RECORDS SHOWN:
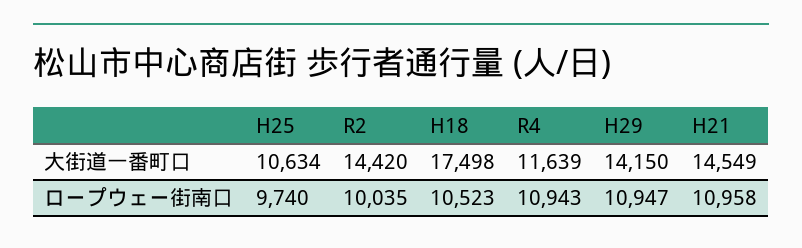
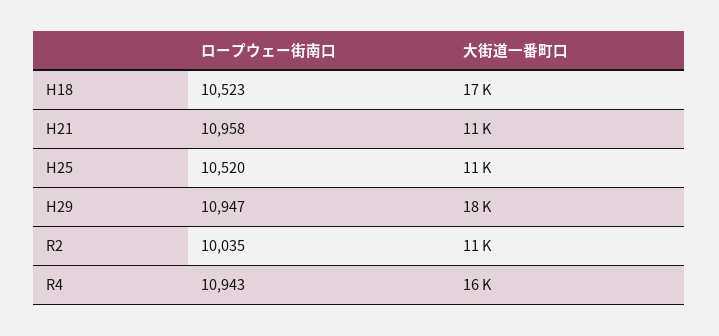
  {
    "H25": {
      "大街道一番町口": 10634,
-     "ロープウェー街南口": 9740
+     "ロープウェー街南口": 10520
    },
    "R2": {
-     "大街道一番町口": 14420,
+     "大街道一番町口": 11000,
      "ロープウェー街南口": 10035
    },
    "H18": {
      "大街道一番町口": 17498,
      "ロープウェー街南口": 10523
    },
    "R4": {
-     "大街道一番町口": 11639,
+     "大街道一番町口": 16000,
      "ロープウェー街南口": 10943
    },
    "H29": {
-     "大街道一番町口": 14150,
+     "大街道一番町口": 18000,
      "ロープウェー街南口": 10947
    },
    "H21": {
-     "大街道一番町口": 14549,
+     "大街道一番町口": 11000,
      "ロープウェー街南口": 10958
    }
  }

TASK REQUIREMENTS:
Go through the listing, and whenever a line contains the string "ロープウェー街南口", copy that line.

EXPECTED ANSWER:
-     "ロープウェー街南口": 9740
+     "ロープウェー街南口": 10520
      "ロープウェー街南口": 10035
      "ロープウェー街南口": 10523
      "ロープウェー街南口": 10943
      "ロープウェー街南口": 10947
      "ロープウェー街南口": 10958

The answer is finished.